Kane Parsons’ skin crawling liminal nightmare “Backrooms” was the quintessential liminal horror film simply due to the IP having been one of the cornerstones of the genre for years. But as films like 2023’s “Skinamarink,” and one of 2024’s best horror movies “I Saw the TV Glow” have demonstrated, there is a growing appetite for not only liminal horror but films that take their cues from online aesthetics more generally — and the eye exam image is a fixture of those very aesthetics.
In 2023, a movie arrived that hinted at what appeared to be a burgeoning cinematic revolution. Kyle Edward Ball’s “Skinamarink” represented the real frontier of filmmaking, not because of any cutting-edge CGI but because it gained attention by seeming to encapsulate the consciousness of a generation raised on the internet. “Skinamarink” was by no means a blockbuster, but it earned $2.1 million on a $15,000 budget — and it did so with what was essentially a montage of images inspired by aesthetics with a distinctly online provenance.

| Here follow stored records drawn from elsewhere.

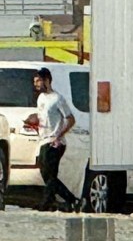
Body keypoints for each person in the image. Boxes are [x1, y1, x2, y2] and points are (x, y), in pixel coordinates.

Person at [30, 67, 80, 212]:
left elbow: (70, 119)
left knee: (50, 175)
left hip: (55, 141)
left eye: (38, 81)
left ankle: (46, 203)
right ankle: (71, 200)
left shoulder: (57, 99)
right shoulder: (41, 98)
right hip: (43, 139)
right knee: (45, 173)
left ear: (47, 80)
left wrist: (59, 134)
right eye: (35, 81)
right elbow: (42, 117)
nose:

Specifically, liminal horror, weirdcore, and analog horror aesthetics were at the heart of Ball’s kinder-trauma nightmare, and it was subversive in the best way possible. The movie didn’t follow established filmmaking rules, instead manifesting its own kind of liminal fever dream that culminated in one of the most deeply unsettling final shots yet seen in a modern horror. Of course, the film earned significant flak for its unorthodox approach, but for those who recognized its internet-based inspirations, it felt quietly revolutionary.
That revolution now appears to be picking up steam with “Backrooms” ruling the box office at a time when a whole generation of online horror creators has started to make waves at the multiplex. As /Film’s BJ Colangelo put it, the future of horror filmmaking is YouTube (if you’re a dude, that is). But the future of horror filmmaking is more than just YouTube. It’s the internet generation as a whole, and thus far these eye exam images — of all things — have proved potent at evoking the kind of dark nostalgia that characterizes the online liminal space and liminal horror ethos. If I were a development executive I’d try to secure the rights to “Farsight” as soon as possible.